Retype exactly the lines from the one that contains "[74,339,426,361] Academy of" through the final line of the material below, and add nothing else.
^^^^^^^^^^^^^^^^
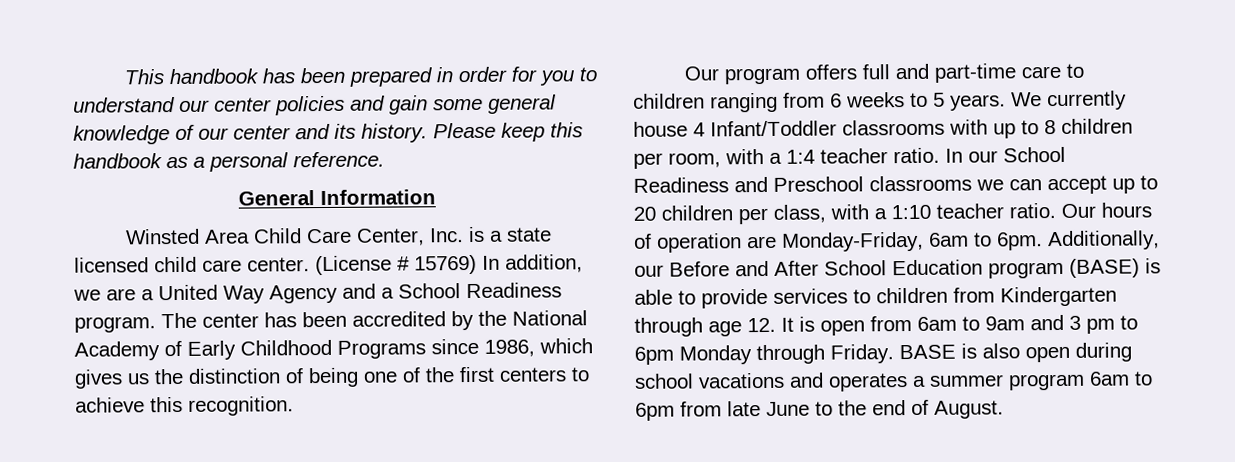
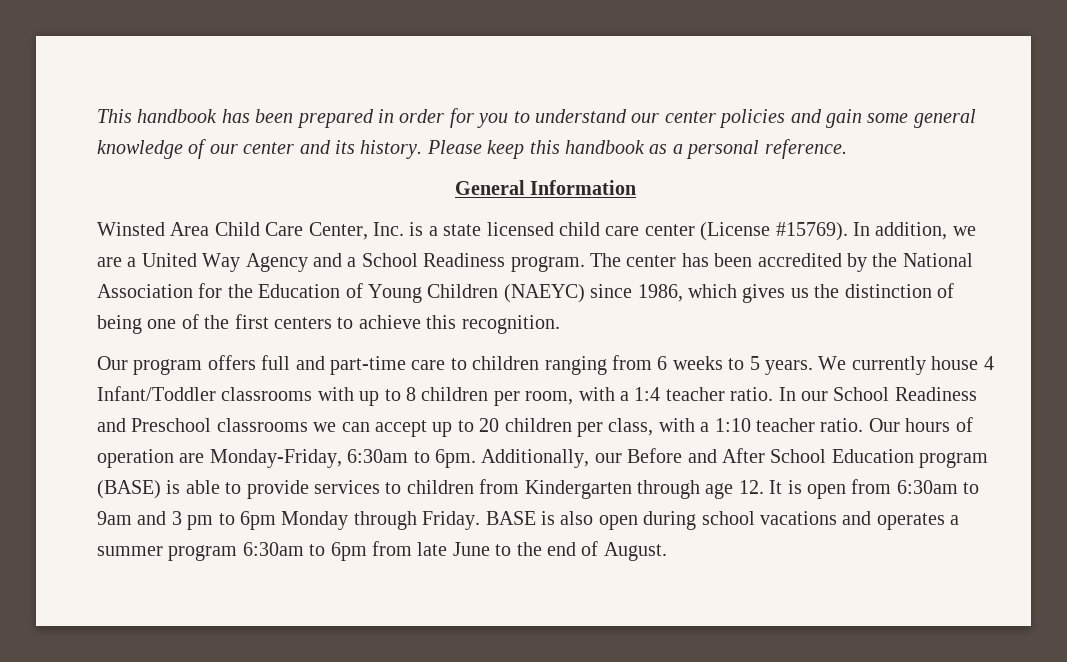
[247,254,477,276] center. (License # 15769) -> [644,222,848,241] center (License #15769).
[74,339,426,361] Academy of Early Childhood Programs -> [97,283,585,303] Association for the Education of Young Children (NAEYC)
[929,232,969,247] 6am -> [347,449,409,463] 6:30am
[917,316,957,331] 6am -> [896,480,958,494] 6:30am
[1089,371,1130,386] 6am -> [242,542,304,556] 6:30am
^^^^^^^^^^^^^^^^
SOLUTION FOR THIS EXERCISE:
[74,339,426,361] Academy of Early Childhood Programs -> [97,283,585,303] Association for the Education of Young Children (NAEYC)
[929,232,969,247] 6am -> [347,449,409,463] 6:30am
[917,316,957,331] 6am -> [896,480,958,494] 6:30am
[1089,371,1130,386] 6am -> [242,542,304,556] 6:30am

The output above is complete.